(RECORDS FOR PROCESSING)

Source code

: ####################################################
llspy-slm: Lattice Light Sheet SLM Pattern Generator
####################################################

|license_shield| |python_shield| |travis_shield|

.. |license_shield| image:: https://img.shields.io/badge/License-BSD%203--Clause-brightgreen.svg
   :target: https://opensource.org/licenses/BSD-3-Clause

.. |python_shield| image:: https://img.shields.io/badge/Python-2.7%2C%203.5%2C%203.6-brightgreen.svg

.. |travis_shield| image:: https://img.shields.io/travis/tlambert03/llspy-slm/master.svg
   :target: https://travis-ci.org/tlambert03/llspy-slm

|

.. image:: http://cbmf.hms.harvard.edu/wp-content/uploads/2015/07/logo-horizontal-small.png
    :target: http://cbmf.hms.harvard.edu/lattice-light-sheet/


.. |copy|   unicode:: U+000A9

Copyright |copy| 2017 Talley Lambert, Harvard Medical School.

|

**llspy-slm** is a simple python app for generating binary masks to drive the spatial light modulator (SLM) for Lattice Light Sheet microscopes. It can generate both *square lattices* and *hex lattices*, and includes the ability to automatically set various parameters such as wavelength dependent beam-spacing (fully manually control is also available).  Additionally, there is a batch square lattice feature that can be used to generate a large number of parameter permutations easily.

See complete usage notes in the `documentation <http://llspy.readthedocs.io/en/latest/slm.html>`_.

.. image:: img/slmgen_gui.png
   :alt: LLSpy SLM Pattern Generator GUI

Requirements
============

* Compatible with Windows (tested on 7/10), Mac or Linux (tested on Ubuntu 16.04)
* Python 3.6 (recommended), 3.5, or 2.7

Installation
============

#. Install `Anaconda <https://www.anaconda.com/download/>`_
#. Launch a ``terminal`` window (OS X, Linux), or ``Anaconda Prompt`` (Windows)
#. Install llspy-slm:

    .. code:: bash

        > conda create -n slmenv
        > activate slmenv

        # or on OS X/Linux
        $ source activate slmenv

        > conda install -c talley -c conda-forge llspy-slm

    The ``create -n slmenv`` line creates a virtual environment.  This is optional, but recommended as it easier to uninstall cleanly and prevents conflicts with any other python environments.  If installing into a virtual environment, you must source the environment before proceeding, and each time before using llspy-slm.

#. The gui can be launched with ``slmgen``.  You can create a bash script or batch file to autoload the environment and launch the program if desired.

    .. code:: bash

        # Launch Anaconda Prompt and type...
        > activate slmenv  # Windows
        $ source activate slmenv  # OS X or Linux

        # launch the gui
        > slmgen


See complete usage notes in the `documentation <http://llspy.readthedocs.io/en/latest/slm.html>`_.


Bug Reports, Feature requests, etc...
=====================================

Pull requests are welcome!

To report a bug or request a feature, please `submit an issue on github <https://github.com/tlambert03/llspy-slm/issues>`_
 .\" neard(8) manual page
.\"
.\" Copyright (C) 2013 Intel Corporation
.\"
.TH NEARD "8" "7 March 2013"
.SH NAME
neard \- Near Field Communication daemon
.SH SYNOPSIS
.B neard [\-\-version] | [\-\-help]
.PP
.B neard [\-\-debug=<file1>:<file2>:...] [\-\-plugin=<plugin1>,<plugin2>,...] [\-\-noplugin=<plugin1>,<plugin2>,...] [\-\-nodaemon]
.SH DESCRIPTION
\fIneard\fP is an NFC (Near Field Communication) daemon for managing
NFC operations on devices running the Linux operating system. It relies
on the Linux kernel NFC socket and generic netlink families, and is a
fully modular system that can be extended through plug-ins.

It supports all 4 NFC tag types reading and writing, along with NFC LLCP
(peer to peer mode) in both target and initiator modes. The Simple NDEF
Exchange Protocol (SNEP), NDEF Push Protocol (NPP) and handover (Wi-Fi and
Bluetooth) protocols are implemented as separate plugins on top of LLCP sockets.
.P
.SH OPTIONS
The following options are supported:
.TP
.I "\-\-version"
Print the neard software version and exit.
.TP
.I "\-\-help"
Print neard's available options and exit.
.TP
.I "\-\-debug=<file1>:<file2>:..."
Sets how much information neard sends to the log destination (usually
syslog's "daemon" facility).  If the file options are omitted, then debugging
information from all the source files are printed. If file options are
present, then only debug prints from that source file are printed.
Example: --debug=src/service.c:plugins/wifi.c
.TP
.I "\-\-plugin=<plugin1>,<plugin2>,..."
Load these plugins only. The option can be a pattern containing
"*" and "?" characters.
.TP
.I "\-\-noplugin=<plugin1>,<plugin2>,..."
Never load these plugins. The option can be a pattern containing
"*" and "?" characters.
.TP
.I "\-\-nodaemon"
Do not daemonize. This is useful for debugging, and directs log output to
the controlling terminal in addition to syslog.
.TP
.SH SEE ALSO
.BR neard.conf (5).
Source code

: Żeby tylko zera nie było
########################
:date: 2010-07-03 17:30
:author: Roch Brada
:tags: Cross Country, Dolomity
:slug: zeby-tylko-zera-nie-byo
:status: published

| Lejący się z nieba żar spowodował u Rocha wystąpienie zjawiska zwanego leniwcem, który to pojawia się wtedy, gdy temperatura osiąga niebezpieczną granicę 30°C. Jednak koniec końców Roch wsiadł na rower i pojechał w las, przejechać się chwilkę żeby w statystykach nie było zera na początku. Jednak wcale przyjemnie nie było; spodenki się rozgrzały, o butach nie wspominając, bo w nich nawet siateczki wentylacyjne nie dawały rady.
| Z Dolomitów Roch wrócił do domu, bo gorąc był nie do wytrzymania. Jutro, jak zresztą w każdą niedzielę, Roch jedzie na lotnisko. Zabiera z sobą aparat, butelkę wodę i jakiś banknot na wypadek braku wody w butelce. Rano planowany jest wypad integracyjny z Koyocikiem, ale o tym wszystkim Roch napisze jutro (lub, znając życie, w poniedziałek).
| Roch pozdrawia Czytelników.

(End RECORDS FOR PROCESSING)

## AIM OF THE EXERCISE
Retype the records above exactly.

## TASK RESULT
Source code

: ####################################################
llspy-slm: Lattice Light Sheet SLM Pattern Generator
####################################################

|license_shield| |python_shield| |travis_shield|

.. |license_shield| image:: https://img.shields.io/badge/License-BSD%203--Clause-brightgreen.svg
   :target: https://opensource.org/licenses/BSD-3-Clause

.. |python_shield| image:: https://img.shields.io/badge/Python-2.7%2C%203.5%2C%203.6-brightgreen.svg

.. |travis_shield| image:: https://img.shields.io/travis/tlambert03/llspy-slm/master.svg
   :target: https://travis-ci.org/tlambert03/llspy-slm

|

.. image:: http://cbmf.hms.harvard.edu/wp-content/uploads/2015/07/logo-horizontal-small.png
    :target: http://cbmf.hms.harvard.edu/lattice-light-sheet/


.. |copy|   unicode:: U+000A9

Copyright |copy| 2017 Talley Lambert, Harvard Medical School.

|

**llspy-slm** is a simple python app for generating binary masks to drive the spatial light modulator (SLM) for Lattice Light Sheet microscopes. It can generate both *square lattices* and *hex lattices*, and includes the ability to automatically set various parameters such as wavelength dependent beam-spacing (fully manually control is also available).  Additionally, there is a batch square lattice feature that can be used to generate a large number of parameter permutations easily.

See complete usage notes in the `documentation <http://llspy.readthedocs.io/en/latest/slm.html>`_.

.. image:: img/slmgen_gui.png
   :alt: LLSpy SLM Pattern Generator GUI

Requirements
============

* Compatible with Windows (tested on 7/10), Mac or Linux (tested on Ubuntu 16.04)
* Python 3.6 (recommended), 3.5, or 2.7

Installation
============

#. Install `Anaconda <https://www.anaconda.com/download/>`_
#. Launch a ``terminal`` window (OS X, Linux), or ``Anaconda Prompt`` (Windows)
#. Install llspy-slm:

    .. code:: bash

        > conda create -n slmenv
        > activate slmenv

        # or on OS X/Linux
        $ source activate slmenv

        > conda install -c talley -c conda-forge llspy-slm

    The ``create -n slmenv`` line creates a virtual environment.  This is optional, but recommended as it easier to uninstall cleanly and prevents conflicts with any other python environments.  If installing into a virtual environment, you must source the environment before proceeding, and each time before using llspy-slm.

#. The gui can be launched with ``slmgen``.  You can create a bash script or batch file to autoload the environment and launch the program if desired.

    .. code:: bash

        # Launch Anaconda Prompt and type...
        > activate slmenv  # Windows
        $ source activate slmenv  # OS X or Linux

        # launch the gui
        > slmgen


See complete usage notes in the `documentation <http://llspy.readthedocs.io/en/latest/slm.html>`_.


Bug Reports, Feature requests, etc...
=====================================

Pull requests are welcome!

To report a bug or request a feature, please `submit an issue on github <https://github.com/tlambert03/llspy-slm/issues>`_
 .\" neard(8) manual page
.\"
.\" Copyright (C) 2013 Intel Corporation
.\"
.TH NEARD "8" "7 March 2013"
.SH NAME
neard \- Near Field Communication daemon
.SH SYNOPSIS
.B neard [\-\-version] | [\-\-help]
.PP
.B neard [\-\-debug=<file1>:<file2>:...] [\-\-plugin=<plugin1>,<plugin2>,...] [\-\-noplugin=<plugin1>,<plugin2>,...] [\-\-nodaemon]
.SH DESCRIPTION
\fIneard\fP is an NFC (Near Field Communication) daemon for managing
NFC operations on devices running the Linux operating system. It relies
on the Linux kernel NFC socket and generic netlink families, and is a
fully modular system that can be extended through plug-ins.

It supports all 4 NFC tag types reading and writing, along with NFC LLCP
(peer to peer mode) in both target and initiator modes. The Simple NDEF
Exchange Protocol (SNEP), NDEF Push Protocol (NPP) and handover (Wi-Fi and
Bluetooth) protocols are implemented as separate plugins on top of LLCP sockets.
.P
.SH OPTIONS
The following options are supported:
.TP
.I "\-\-version"
Print the neard software version and exit.
.TP
.I "\-\-help"
Print neard's available options and exit.
.TP
.I "\-\-debug=<file1>:<file2>:..."
Sets how much information neard sends to the log destination (usually
syslog's "daemon" facility).  If the file options are omitted, then debugging
information from all the source files are printed. If file options are
present, then only debug prints from that source file are printed.
Example: --debug=src/service.c:plugins/wifi.c
.TP
.I "\-\-plugin=<plugin1>,<plugin2>,..."
Load these plugins only. The option can be a pattern containing
"*" and "?" characters.
.TP
.I "\-\-noplugin=<plugin1>,<plugin2>,..."
Never load these plugins. The option can be a pattern containing
"*" and "?" characters.
.TP
.I "\-\-nodaemon"
Do not daemonize. This is useful for debugging, and directs log output to
the controlling terminal in addition to syslog.
.TP
.SH SEE ALSO
.BR neard.conf (5).
Source code

: Żeby tylko zera nie było
########################
:date: 2010-07-03 17:30
:author: Roch Brada
:tags: Cross Country, Dolomity
:slug: zeby-tylko-zera-nie-byo
:status: published

| Lejący się z nieba żar spowodował u Rocha wystąpienie zjawiska zwanego leniwcem, który to pojawia się wtedy, gdy temperatura osiąga niebezpieczną granicę 30°C. Jednak koniec końców Roch wsiadł na rower i pojechał w las, przejechać się chwilkę żeby w statystykach nie było zera na początku. Jednak wcale przyjemnie nie było; spodenki się rozgrzały, o butach nie wspominając, bo w nich nawet siateczki wentylacyjne nie dawały rady.
| Z Dolomitów Roch wrócił do domu, bo gorąc był nie do wytrzymania. Jutro, jak zresztą w każdą niedzielę, Roch jedzie na lotnisko. Zabiera z sobą aparat, butelkę wodę i jakiś banknot na wypadek braku wody w butelce. Rano planowany jest wypad integracyjny z Koyocikiem, ale o tym wszystkim Roch napisze jutro (lub, znając życie, w poniedziałek).
| Roch pozdrawia Czytelników.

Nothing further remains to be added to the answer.